Image from The Telegraph

Tampa, Florida (IINA) - Managing cancer with low doses of chemotherapy could be more effective than attempting to kill the disease, scientists believe, The Telegraph newspaper reported.
The controversial approach suggests that cancer patients may have a better chance of survival if they live with their illness long term. 
Current cancer treatments often involve aggressive treatment with high doses chemotherapy in an attempt to wipe out as many tumour cells as possible.
But complete eradication of cancer is rare, and the toxic side effects of chemotherapy can be highly destructive - not only leading to hair loss, nausea and extreme fatigue, but also crippling the body's immune system or triggering anaemia.
Some experts believe high-dose chemotherapy may actually worsen cancer by exerting a natural selection pressure that helps drug-resistant tumour cells to become more abundant which means if cancer returns it will be fatal.
The new strategy is designed to prevent drug-resistant tumour cells getting a handle.
Rather than trying to eradicate a tumour, the treatment stabilizes it by deliberately allowing a small population of drug-sensitive tumour cells to survive.
A team of US scientists led by Dr Robert Gatenby, from the H Lee Moffitt Cancer Centre and Research Institute in Tampa, Florida, conducted tests using the chemotherapy drug paclitaxel to treat mice with two different kinds of breast cancer.
Standard chemotherapy initially shrank the mouse tumours, but as soon as the treatment stopped, they grew back.

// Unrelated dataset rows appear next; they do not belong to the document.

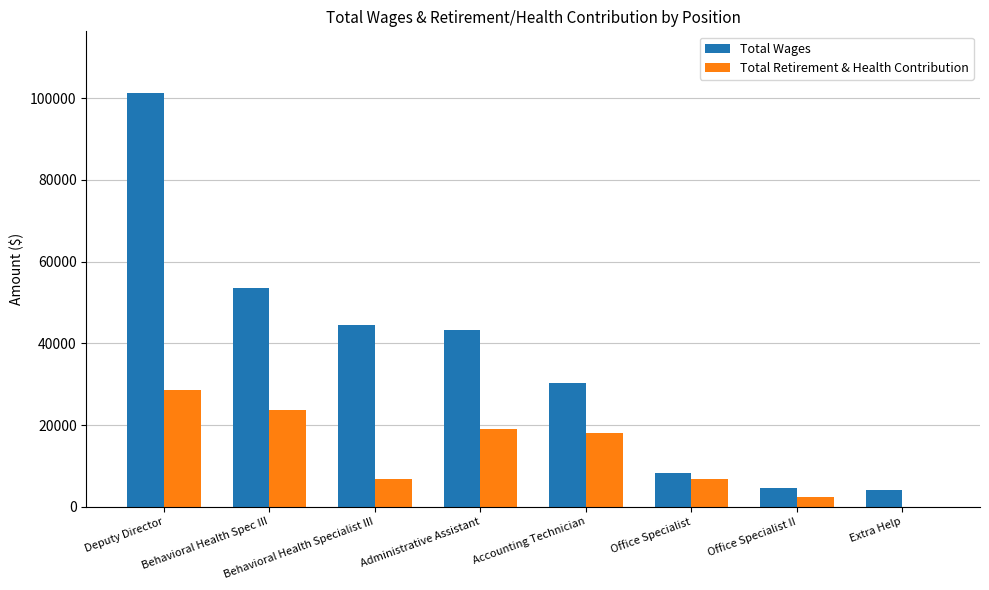

The Total Wages series shows 2064 at Office Specialist. True or false?

False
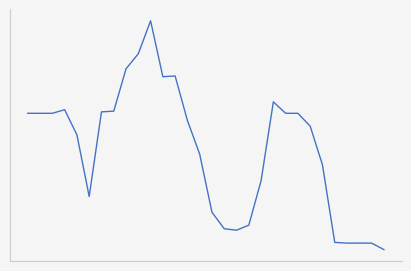

Is this an area chart (filled region under the line)?

No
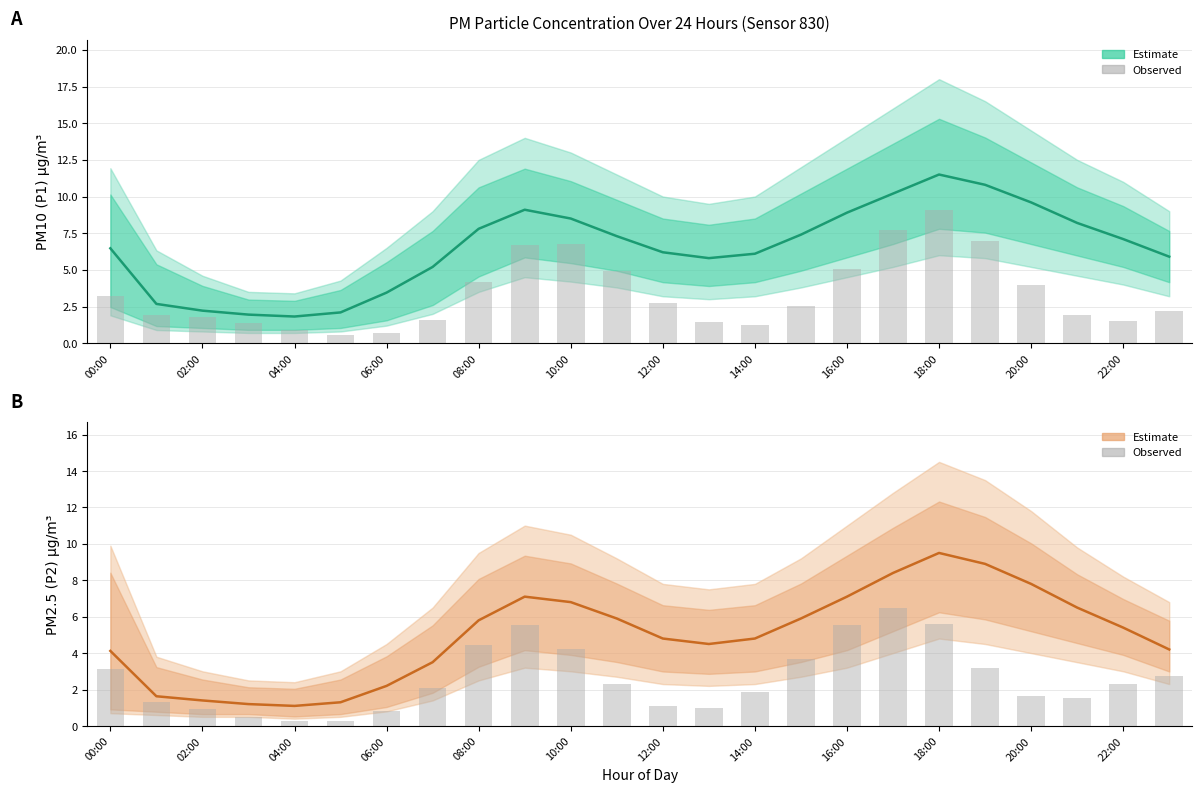

What is the difference between the second highest and minimum values in the PM2.5 Estimate series?

7.8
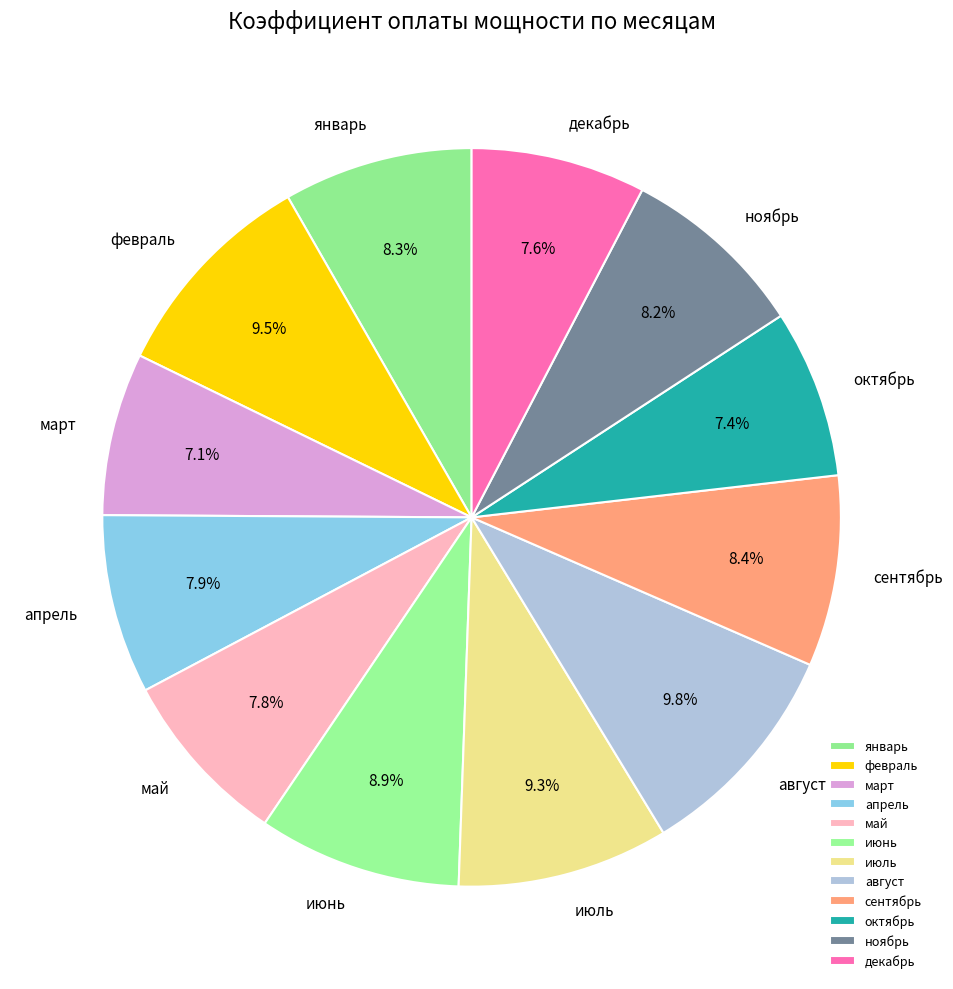

Between январь and февраль, which is larger?

февраль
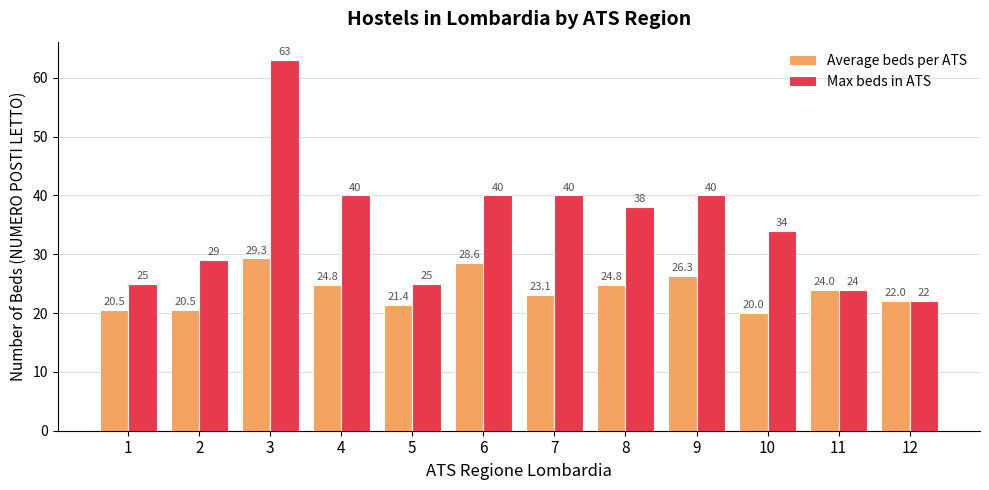

Reading right to left, what are all the values shown in this chart?

Average beds per ATS: 12=22.0	11=24.0	10=20.0	9=26.3	8=24.8	7=23.1	6=28.6	5=21.4	4=24.8	3=29.3	2=20.5	1=20.5
Max beds in ATS: 12=22.0	11=24.0	10=34.0	9=40.0	8=38.0	7=40.0	6=40.0	5=25.0	4=40.0	3=63.0	2=29.0	1=25.0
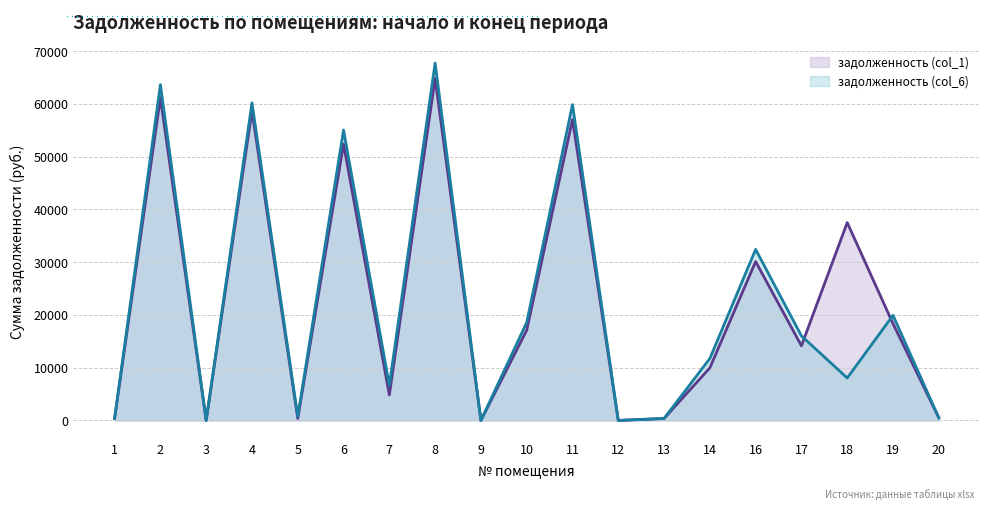

What is the approximate value of задолженность (col_6) at 5?

748.7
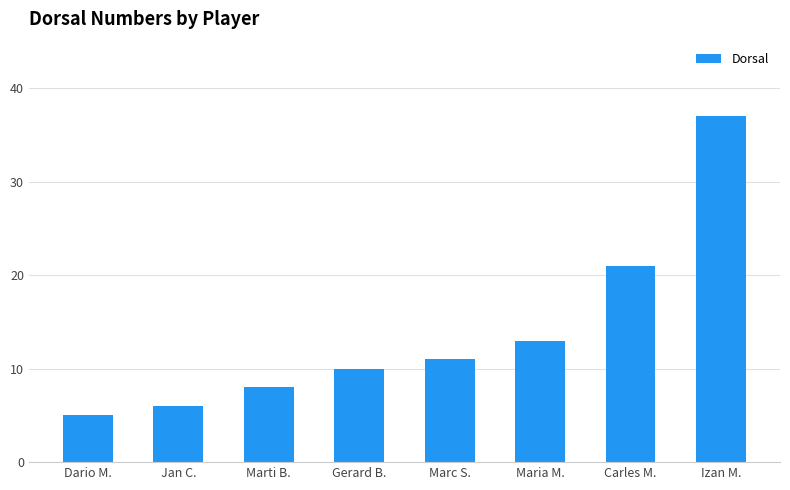

The value at Dario M. is 5. True or false?

True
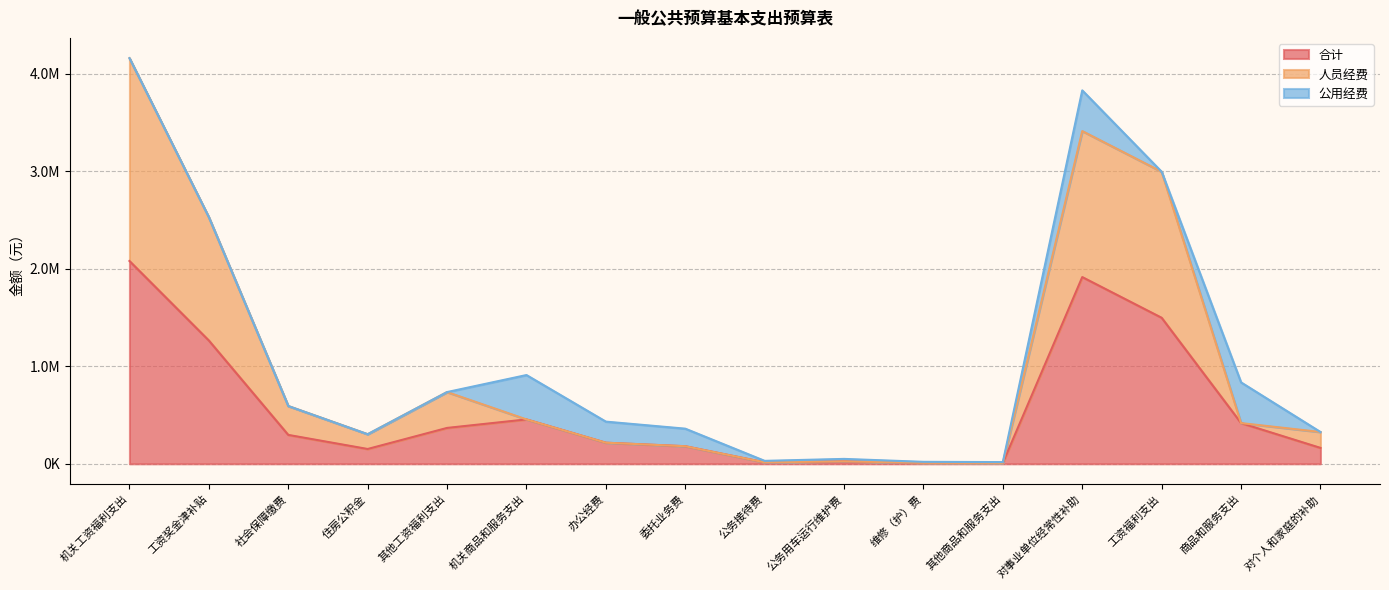

True or false: 合计 has a value of 15000.0 at 公务接待费.

True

However giving an initial high dose followed be regular lower doses controlled cancer growth.
In fact, the treatment was so effective that the majority of the mice were weaned off the drug completely over an extended period of time without suffering relapses.
Writing in the journal Science Translational Medicine, Dr Gatenby said: "Our results suggest that this adaptive therapeutic strategy can be adapted to clinical imaging and can result in prolonged progression-free survival in breast cancer.
"Finally, we note that the evolutionary principles that govern AT may be applicable to a wide range of breast cancer treatments including hormonal manipulation and immunotherapy, although they will need to undergo further testing in those settings."